Naive algorithmic collusion: when do bandit learners cooperate and when do they compete?

Connor Douglas, Foster Provost, Arun Sundararajan

Abstract:

Algorithmic agents are used in a variety of competitive decision settings today, most notably to make competitive pricing decisions in contexts that range from online retail to residential home rental. We study the emergent behavior of competing agents using simple machine learning algorithms, when they are not even aware they are engaged in strategic interaction. We use a general-form repeated Prisoner’s Dilemma game as our model of strategic interaction. Agents engage in on-line learning with no prior model of game structure, knowledge of competitors, or observation of competitors’ actions. Our primary question is: absent any knowledge of the existence of the game or ability to pursue complex strategies like those that underlie game-theoretic “folk theorems,” when will agents nonetheless learn to collude?

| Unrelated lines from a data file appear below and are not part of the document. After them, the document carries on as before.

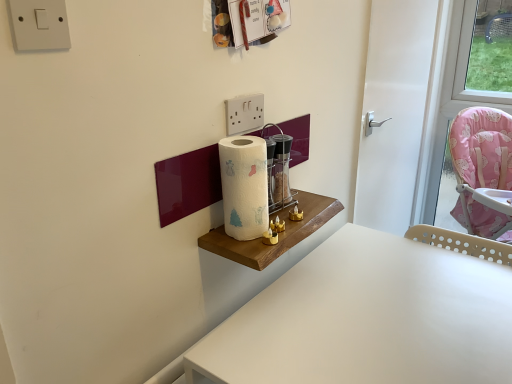
In order to face white glossy door at center, should I rotate leftwards or rightwards?

Rotate right and turn 18.662 degrees.

The height and width of the screenshot is (384, 512). What do you see at coordinates (244, 114) in the screenshot? I see `white plastic/light switch at upper center` at bounding box center [244, 114].

In order to face transparent glass wine bottle at center, should I rotate leftwards or rightwards?

Turn right approximately 3.554 degrees to face it.

What is the approximate height of white paper towel at center?

white paper towel at center is 9.38 inches in height.

The image size is (512, 384). I want to click on white plastic switch at upper left, so 39,24.

Consider the image. Is white paper towel at center taller or shorter than transparent glass wine bottle at center?

Clearly, white paper towel at center is taller compared to transparent glass wine bottle at center.

From the image's perspective, is white paper towel at center under transparent glass wine bottle at center?

Yes, from the image's perspective, white paper towel at center is beneath transparent glass wine bottle at center.

Which object is thinner, white paper towel at center or transparent glass wine bottle at center?

Thinner between the two is transparent glass wine bottle at center.

Is white paper towel at center far away from transparent glass wine bottle at center?

No.

Between white plastic switch at upper left and white plastic table at lower right, which one has less height?

white plastic switch at upper left is shorter.

Would you say white plastic switch at upper left is inside or outside white plastic table at lower right?

white plastic switch at upper left is located beyond the bounds of white plastic table at lower right.

Can white plastic switch at upper left be found inside white plastic table at lower right?

No, white plastic switch at upper left is located outside of white plastic table at lower right.

From their relative heights in the image, would you say white plastic table at lower right is taller or shorter than white plastic switch at upper left?

Considering their sizes, white plastic table at lower right has more height than white plastic switch at upper left.

Between point (392, 294) and point (14, 36), which one is positioned behind?

Point (392, 294)

From the image's perspective, between white plastic table at lower right and white plastic switch at upper left, who is located below?

white plastic table at lower right is shown below in the image.

In the scene shown: Which point is more distant from viewer, (256, 367) or (415, 49)?

The point (415, 49) is farther from the camera.

Are white plastic table at lower right and white glossy door at center far apart?

No, white plastic table at lower right is not far from white glossy door at center.

From a real-world perspective, is white plastic table at lower right on top of white glossy door at center?

No, from a real-world perspective, white plastic table at lower right is not over white glossy door at center

How many degrees apart are the facing directions of white plastic table at lower right and white glossy door at center?

90 degrees.

Which of these two, white paper towel at center or white plastic table at lower right, is thinner?

white paper towel at center.

Considering the sizes of objects white paper towel at center and white plastic table at lower right in the image provided, who is smaller, white paper towel at center or white plastic table at lower right?

Smaller between the two is white paper towel at center.

Is point (229, 194) more distant than point (296, 370)?

Yes, it is.

Consider the image. Could you tell me if white paper towel at center is turned towards white plastic table at lower right?

No, white paper towel at center does not turn towards white plastic table at lower right.

Based on the photo, does white paper towel at center appear on the left side of white plastic/light switch at upper center?

No.

From the image's perspective, which is above, white paper towel at center or white plastic/light switch at upper center?

white plastic/light switch at upper center.

Is white paper towel at center with white plastic/light switch at upper center?

No, white paper towel at center is not next to white plastic/light switch at upper center.

Between white paper towel at center and white plastic/light switch at upper center, which one has less height?

With less height is white plastic/light switch at upper center.

Is white plastic switch at upper left thinner than transparent glass wine bottle at center?

Yes, white plastic switch at upper left is thinner than transparent glass wine bottle at center.

How many degrees apart are the facing directions of white plastic switch at upper left and transparent glass wine bottle at center?

The facing directions of white plastic switch at upper left and transparent glass wine bottle at center are 0.0102 degrees apart.

Between white plastic switch at upper left and transparent glass wine bottle at center, which one appears on the left side from the viewer's perspective?

From the viewer's perspective, white plastic switch at upper left appears more on the left side.

Is white plastic switch at upper left facing away from transparent glass wine bottle at center?

No, white plastic switch at upper left is not facing away from transparent glass wine bottle at center.

This screenshot has width=512, height=384. In the image, there is a white paper towel at center. In order to click on wine bottle below it (from a real-world perspective) in this screenshot , I will do `click(281, 171)`.

Where is `electric outlet on the left of the white plastic table at lower right`? Image resolution: width=512 pixels, height=384 pixels. electric outlet on the left of the white plastic table at lower right is located at coordinates (39, 24).

Considering their positions, is white plastic/light switch at upper center positioned further to white plastic switch at upper left than white plastic table at lower right?

white plastic table at lower right.

From the image, which object appears to be nearer to white plastic/light switch at upper center, white glossy door at center or white plastic table at lower right?

The object closer to white plastic/light switch at upper center is white plastic table at lower right.

From the image, which object appears to be nearer to white plastic/light switch at upper center, transparent glass wine bottle at center or white plastic switch at upper left?

transparent glass wine bottle at center is positioned closer to the anchor white plastic/light switch at upper center.

Based on their spatial positions, is transparent glass wine bottle at center or white plastic table at lower right further from white paper towel at center?

white plastic table at lower right is positioned further to the anchor white paper towel at center.

Which object lies nearer to the anchor point white glossy door at center, white paper towel at center or white plastic table at lower right?

The object closer to white glossy door at center is white plastic table at lower right.

Estimate the real-world distances between objects in this image. Which object is further from white glossy door at center, white paper towel at center or transparent glass wine bottle at center?

Based on the image, white paper towel at center appears to be further to white glossy door at center.

Estimate the real-world distances between objects in this image. Which object is further from white glossy door at center, white plastic/light switch at upper center or white paper towel at center?

The object further to white glossy door at center is white paper towel at center.

From the image, which object appears to be farther from white paper towel at center, white plastic table at lower right or white plastic switch at upper left?

Based on the image, white plastic switch at upper left appears to be further to white paper towel at center.

At what (x,y) coordinates should I click in order to perform the action: click on light switch between white plastic switch at upper left and transparent glass wine bottle at center along the z-axis. Please return your answer as a coordinate pair (x, y). This screenshot has height=384, width=512. Looking at the image, I should click on (244, 114).

The height and width of the screenshot is (384, 512). Identify the location of paper towel between white plastic/light switch at upper center and white plastic table at lower right vertically. [244, 186].

The width and height of the screenshot is (512, 384). Find the location of `paper towel between white plastic switch at upper left and transparent glass wine bottle at center from front to back`. paper towel between white plastic switch at upper left and transparent glass wine bottle at center from front to back is located at coordinates (244, 186).

Locate an element on the screen. table between white paper towel at center and white glossy door at center is located at coordinates (368, 319).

We show that context-free bandits with no knowledge of their game environment and no time discounting can still consistently learn collusive behavior, an outcome we call “naive collusion.” Specifically, we prove that all symmetric and deterministic bandit learning algorithms will always converge to a collusive equilibrium. We further show that this finding is sensitive to the deterministic nature of these algorithms. In particular, we also prove that particular families of non-deterministic algorithms—which include the textbook epsilon-greedy algorithm—will never converge to a collusive equilibrium. Extensive simulations illustrate a range of outcomes under varying levels of stochasticity in the bandit algorithms.